I thought that it would be good to begin this reflection about values, virtues, and youth with a solid definition of terms. By doing this we might be able to gain more clarity by the time we reach the conclusion!

We often hear the term "value" used in public discourse. Politicians are particularly prone to couch their various programs in terms of one set of values or another, i.e. family, environmental, social, liberal, conservative, afrocentric, eurocentric, etc.

Contrarily, we rarely hear much talk about "virtue" in the same spheres. Perhaps some think that values and virtues are the same, hence to talk about one is to talk about the other. However, the definitions above and certainly the history of these terms as they have been used by philosophers and theologians show us that their meanings are quite different, albeit related to each other. Let us examine them a little more closely.

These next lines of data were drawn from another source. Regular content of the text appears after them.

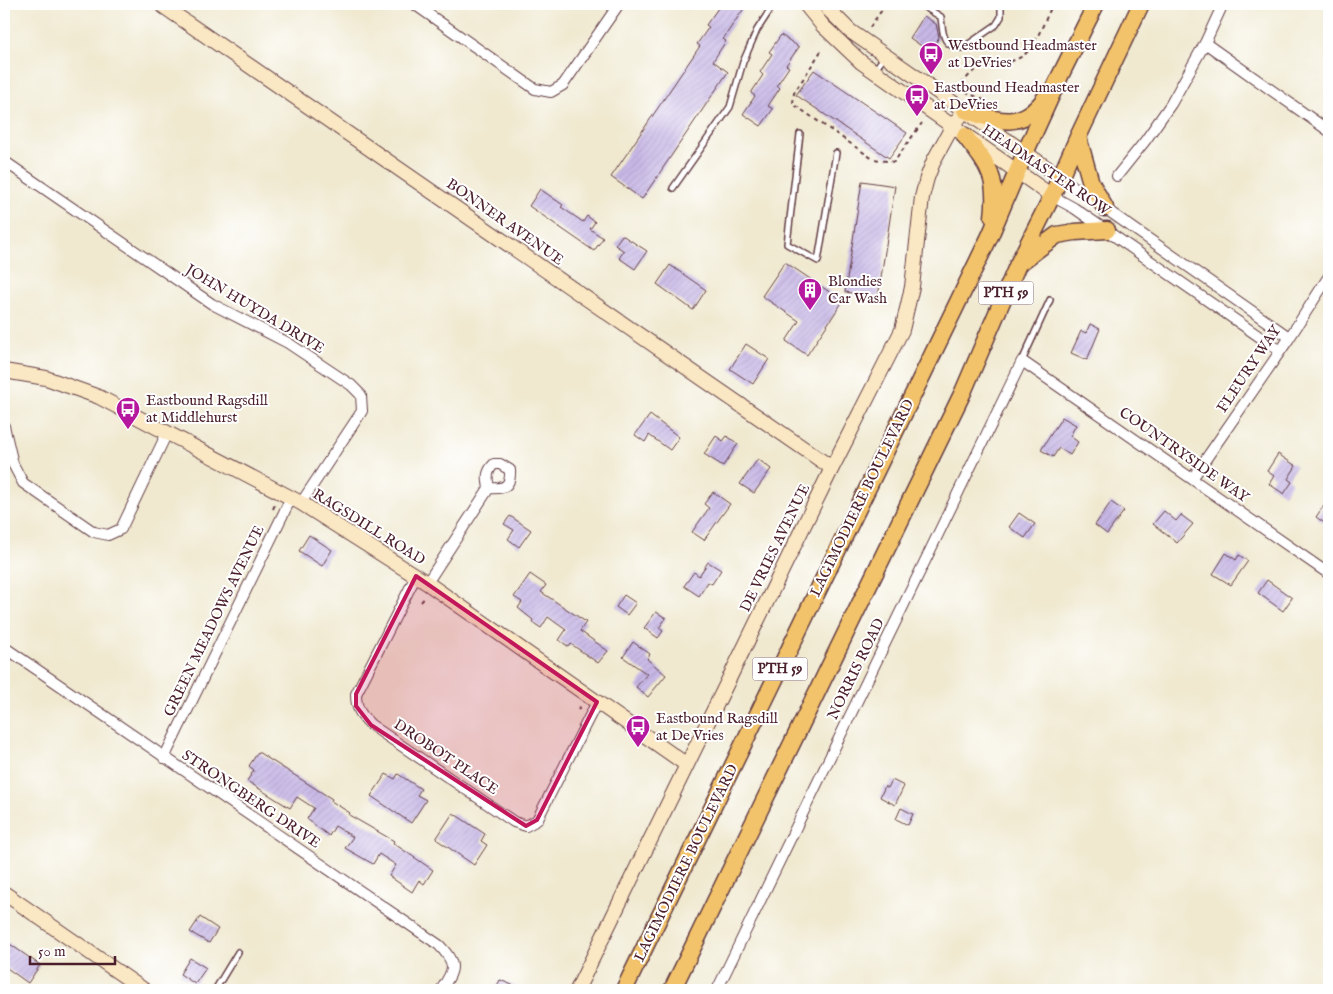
<svg xmlns="http://www.w3.org/2000/svg" width="1333" height="994" viewBox="0 0 1333 994" font-family="'IM FELL English',serif">
  <defs>
    <pattern id="building-hatch" width="6" height="6" patternUnits="userSpaceOnUse" patternTransform="scale(1.25)"><rect width="6" height="6" fill="#c8b8e7"/><path d="M-1 1l2-2M0 6l6-6M5 7l2-2" fill="none" stroke="#ad9ec6"/></pattern>
  </defs>
  <rect width="100%" height="100%" fill="#fff"/>
  <filter id="ink" filterUnits="userSpaceOnUse"><feTurbulence type="fractalNoise" baseFrequency=".02" numOctaves="2"/><feDisplacementMap in="SourceGraphic" scale="10" xChannelSelector="R" yChannelSelector="G"/><feConvolveMatrix kernelMatrix="1 2 1 2 8 2 1 2 1" color-interpolation-filters="sRGB"/></filter>
  <filter id="wash" filterUnits="userSpaceOnUse"><feTurbulence type="fractalNoise" baseFrequency=".0096" numOctaves="4" result="noise"/><feDisplacementMap in="SourceGraphic" scale="20" xChannelSelector="R" yChannelSelector="G"/><feGaussianBlur stdDeviation="1.12" result="paint"/><feColorMatrix in="noise" values="0 0 0 0 0 0 0 0 0 0 0 0 0 0 0 0 0 1.4 0 .05"/><feComposite in="paint" operator="in"/></filter>
  <g filter="url(#wash)">
    <rect width="100%" height="100%" fill="#f0e9d0"/>
    <g id="blocks">
      <path fill="url(#building-hatch)" d="M 721,4 L 747,4 L 723,39 L 726,41 L 713,61 L 728,72 L 642,199 L 611,177 L 700,46 L 697,44 L 709,27 L 706,25 Z
        M 924,16 L 936,24 L 939,37 L 930,52 L 910,38 Z
        M 781,35 L 799,47 L 786,65 L 789,67 L 777,85 L 780,88 L 768,106 L 773,109 L 761,126 L 743,114 L 755,96 L 751,93 L 763,75 L 760,72 L 772,54 L 769,52 Z
        M 814,70 L 907,133 L 889,158 L 796,95 Z
        M 862,181 L 895,186 L 878,297 L 845,292 Z
        M 540,189 L 563,205 L 561,207 L 583,222 L 587,216 L 595,222 L 590,229 L 603,238 L 594,251 L 529,206 Z
        M 622,235 L 647,251 L 635,269 L 619,258 L 624,251 L 615,245 Z
        M 785,262 L 843,301 L 807,355 L 786,341 L 799,321 L 762,296 Z
        M 670,265 L 706,290 L 693,310 L 657,284 Z
        M 1090,324 L 1100,329 L 1087,360 L 1071,353 L 1081,331 L 1086,333 Z
        M 746,344 L 769,359 L 753,384 L 730,369 Z
        M 650,415 L 679,437 L 670,450 L 649,435 L 645,442 L 635,435 Z
        M 1062,417 L 1076,425 L 1070,436 L 1078,442 L 1070,455 L 1059,448 L 1053,457 L 1041,450 Z
        M 716,436 L 723,441 L 727,436 L 738,444 L 723,466 L 704,454 Z
        M 1278,454 L 1296,466 L 1288,479 L 1292,482 L 1284,494 L 1269,484 L 1274,476 L 1267,471 Z
        M 758,459 L 771,469 L 754,493 L 740,484 Z
        M 713,492 L 730,504 L 704,540 L 692,532 L 709,508 L 704,504 Z
        M 1329,498 L 1329,526 L 1316,517 Z
        M 1111,502 L 1124,511 L 1107,534 L 1095,525 Z
        M 1164,511 L 1176,521 L 1181,515 L 1193,524 L 1177,543 L 1153,524 Z
        M 1019,513 L 1035,524 L 1025,538 L 1009,527 Z
        M 510,516 L 531,530 L 519,547 L 508,539 L 514,530 L 504,524 Z
        M 309,535 L 332,550 L 322,566 L 299,551 Z
        M 1226,553 L 1236,560 L 1239,555 L 1248,561 L 1231,585 L 1213,574 Z
        M 708,562 L 721,570 L 712,584 L 708,582 L 699,596 L 684,586 L 694,572 L 699,576 Z
        M 530,574 L 546,585 L 541,592 L 586,622 L 580,631 L 608,651 L 598,663 L 571,644 L 569,647 L 559,640 L 566,630 L 548,617 L 541,628 L 532,622 L 533,620 L 518,608 L 522,602 L 514,597 Z
        M 1267,580 L 1292,598 L 1283,611 L 1258,593 Z
        M 624,595 L 636,603 L 627,615 L 616,607 Z
        M 656,612 L 666,618 L 659,628 L 663,631 L 658,638 L 644,628 Z
        M 633,642 L 650,654 L 647,659 L 666,675 L 648,697 L 636,687 L 647,674 L 623,657 Z
        M 258,752 L 332,799 L 331,801 L 350,813 L 349,815 L 394,841 L 393,843 L 433,870 L 424,884 L 419,880 L 412,892 L 389,876 L 396,865 L 379,854 L 373,864 L 345,848 L 353,837 L 335,826 L 329,836 L 307,819 L 314,808 L 297,797 L 290,808 L 247,781 L 254,770 L 249,766 Z
        M 386,774 L 395,779 L 398,774 L 421,789 L 417,795 L 426,800 L 411,823 L 371,796 Z
        M 892,780 L 904,786 L 895,805 L 880,797 L 885,786 L 888,788 Z
        M 901,808 L 913,814 L 908,825 L 896,819 Z
        M 453,813 L 485,834 L 481,841 L 487,845 L 474,865 L 436,839 Z
        M 200,917 L 218,929 L 209,943 L 190,932 Z
        M 4,940 L 40,965 L 28,983 L 4,966 Z
        M 190,958 L 206,968 L 195,984 L 180,974 Z
        M 500,980 L 524,990 L 495,990 Z"/>
    </g>
  </g>
  <g filter="url(#ink)">
    <use href="#blocks" fill-opacity="0" stroke="#633d44" stroke-width="1"/>
    <g fill="none" stroke-linecap="round" stroke-linejoin="round">
      <defs>
        <path id="lane" d="M 920,4 L 941,17 C 943,34 942,47 963,48 L 996,25 L 1001,17 L 1001,4
          M 874,71 L 885,56
          M 800,134 L 787,244 L 818,261 L 836,153
          M 673,188 L 730,107 L 743,62 L 757,30 L 774,4
          M 1022,361 L 1050,300
          M 215,990 L 238,952"/>
        <path id="street" d="M 414,4 L 535,89 L 551,92 L 563,85 L 619,4
          M 1205,43 L 1329,131
          M 4,161 L 212,304 L 288,343 L 351,385 L 361,395 L 362,411 L 301,503
          M 1117,176 L 1145,141 L 1171,104 L 1205,43 L 1223,4
          M 1060,177 L 1289,337
          M 1052,196 L 1074,208 L 1280,351
          M 4,426 L 13,464 L 23,483 L 94,532 L 108,535 L 121,529 L 167,433
          M 1192,479 L 1288,340 L 1329,276
          M 416,576 L 356,694 C 356,709 361,715 371,725 L 514,822 L 526,826 L 537,820 L 597,702
          M 427,583 L 489,488 C 487,478 486,472 494,464 L 500,464 L 510,470 C 511,487 504,489 489,488
          M 4,647 L 439,945 C 457,964 455,969 441,990
          M 164,758 L 291,498
          M 717,990 L 1022,361 L 1329,574"/>
        <path id="secondary" d="M 160,4 L 832,468
          M 805,4 L 823,26 L 861,62 L 1052,196
          M 823,4 L 850,31 L 1060,177
          M 4,371 L 46,378 L 99,397 L 301,503 L 427,583 L 687,765
          M 4,893 L 144,990
          M 577,990 L 832,468 L 902,330 L 912,287 L 922,197 L 927,178 L 934,160 L 952,127 L 965,110"/>
        <path id="primary" d="M 965,110 C 997,121 1022,131 1045,98
          M 965,136 C 989,167 998,177 993,217
          M 1078,137 L 1091,183 L 1105,208
          M 1022,261 L 1057,235 L 1075,232 L 1107,230
          M 624,990 L 990,236 L 1025,153 L 1060,76 L 1096,4
          M 672,990 L 963,392 L 1018,264 L 1052,196 L 1078,137 L 1141,4"/>
      </defs>
      <use href="#lane" stroke="#633d44" stroke-width="8"/>
      <use href="#street" stroke="#633d44" stroke-width="12"/>
      <use href="#secondary" stroke="#633d44" stroke-width="16"/>
      <use href="#primary" stroke="#633d44" stroke-width="19"/>
      <path stroke="#633d44" stroke-width="2" stroke-dasharray="4 4" stroke-linecap="butt" d="M 870,27 L 886,4
        M 821,51 L 794,93 L 793,104 L 873,159 L 894,162 L 922,123
        M 959,87 L 970,94 L 986,101
        M 957,91 C 963,82 970,72 981,68 C 996,63 1017,64 1028,51 C 1039,38 1045,19 1053,4
        M 273,509 L 276,502
        M 421,602 L 426,596
        M 578,710 L 581,705"/>
      <use href="#lane" stroke="#fff" stroke-width="5"/>
      <use href="#street" stroke="#fff" stroke-width="10"/>
      <use href="#secondary" stroke="#fae7c3" stroke-width="14"/>
      <use href="#primary" stroke="#f2c36a" stroke-width="16"/>
    </g>
  </g>
  <path fill="#c2185b" fill-opacity="0.2" stroke="#c2185b" stroke-width="4" stroke-linejoin="round" d="M 416,576 L 597,702 L 537,820 L 526,826 L 371,725 L 356,706 L 356,694 Z"/>
  <defs>
    <symbol id="bus-pin" viewBox="-11 -11 22 30"><path d="M0 17L-7.5 6A9.5 9.5 0 1 1 7.5 6Z" fill="#b5179e" stroke="#fff"/><path d="M-5-6H5V4H4V6H2V4H-2V6H-4V4H-5ZM-3.5-4V0h7V-4ZM-3.5 1.2v1.5H-2V1.2ZM2 1.2v1.5H3.5V1.2Z" fill="#fff"/></symbol>
    <symbol id="building-pin" viewBox="-11 -11 22 30"><path d="M0 17L-7.5 6A9.5 9.5 0 1 1 7.5 6Z" fill="#b5179e" stroke="#fff"/><path d="M-4-6H4V6H1V3H-1V6H-4ZM-2.5-4.3h1.7v1.8h-1.7ZM.8-4.3h1.7v1.8H.8ZM-2.5-1h1.7V.8h-1.7ZM.8-1h1.7V.8H.8Z" fill="#fff"/></symbol>
  </defs>
  <g fill-rule="evenodd">
    <use href="#bus-pin" x="917" y="40" width="28" height="38"/>
    <use href="#bus-pin" x="903" y="82" width="28" height="38"/>
    <use href="#building-pin" x="796" y="276" width="28" height="38"/>
    <use href="#bus-pin" x="114" y="395" width="28" height="38"/>
    <use href="#bus-pin" x="624" y="713" width="28" height="38"/>
  </g>
  <g text-anchor="middle" dominant-baseline="central" stroke-width="4" stroke-linejoin="round" paint-order="stroke">
    <g fill="#fff" stroke="#80626b" stroke-width="1">
      <rect x="978.5" y="281.5" width="55" height="23" rx="4"/>
      <rect x="752.5" y="657.5" width="55" height="23" rx="4"/>
    </g>
    <g font-size="14" font-weight="bold" fill="#4a1f2b">
      <text x="1006" y="293">PTH 59</text>
      <text x="780" y="669">PTH 59</text>
    </g>
    <g font-size="15" fill="#4a1f2b" stroke="#fff" text-anchor="start">
      <text x="948" y="45">Westbound Headmaster<tspan x="948" dy="17">at DeVries</tspan></text>
      <text x="934" y="87">Eastbound Headmaster<tspan x="934" dy="17">at DeVries</tspan></text>
      <text x="828" y="281">Blondies<tspan x="828" dy="17">Car Wash</tspan></text>
      <text x="146" y="400">Eastbound Ragsdill<tspan x="146" dy="17">at Middlehurst</tspan></text>
      <text x="656" y="718">Eastbound Ragsdill<tspan x="656" dy="17">at De Vries</tspan></text>
    </g>
    <g font-size="15" fill="#4a1f2b" stroke="#fff">
      <text transform="translate(1046 170) rotate(34)">HEADMASTER ROW</text>
      <text transform="translate(505 222) rotate(35)">BONNER AVENUE</text>
      <text transform="translate(255 309) rotate(31)">JOHN HUYDA DRIVE</text>
      <text transform="translate(1249 369) rotate(-56)">FLEURY WAY</text>
      <text transform="translate(1184 455) rotate(35)">COUNTRYSIDE WAY</text>
      <text transform="translate(862 498) rotate(-64)">LAGIMODIERE BOULEVARD</text>
      <text transform="translate(369 527) rotate(32)">RAGSDILL ROAD</text>
      <text transform="translate(775 548) rotate(-64)">DE VRIES AVENUE</text>
      <text transform="translate(214 621) rotate(-64)">GREEN MEADOWS AVENUE</text>
      <text transform="translate(856 669) rotate(-64)">NORRIS ROAD</text>
      <text transform="translate(446 757) rotate(34)">DROBOT PLACE</text>
      <text transform="translate(251 799) rotate(34)">STRONGBERG DRIVE</text>
      <text transform="translate(686 863) rotate(-64)">LAGIMODIERE BOULEVARD</text>
    </g>
  </g>
  <rect width="1333" height="994" fill="none" stroke="#fff" stroke-width="20"/>
  <path d="M30 956v8h85v-8" fill="none" stroke="#4a1f2b" stroke-width="2.5"/>
  <text x="38" y="956" font-size="15" fill="#4a1f2b" stroke="#ffffff" stroke-width="4" paint-order="stroke">50 m</text>
</svg>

Values are values simply because someone values them! Did I really say something meaningful just now? Another way of putting this is that values are ultimately subjective-totally determined by the individual or group that esteems something. To say that something is a value is not to say that it is necessarily good or bad, it is simply to say that someone holds it in high regard. Tragically, some very bad things can be values. For instance, those who champion so-called "reproductive freedom" hold the current constitutionally sanctioned legality of abortion (Roe v. Wade) as a value!

Virtue, on the other hand, has a definitive connection to that which is good, moral, and true. A virtue can never be used to do something bad. We have another term for the quality of doing that which is bad, namely, vice. So virtues are not ultimately subjective-determined only by the individual-rather, virtues have an objective character which is determined by the end result, the good thing done as a result of the virtue.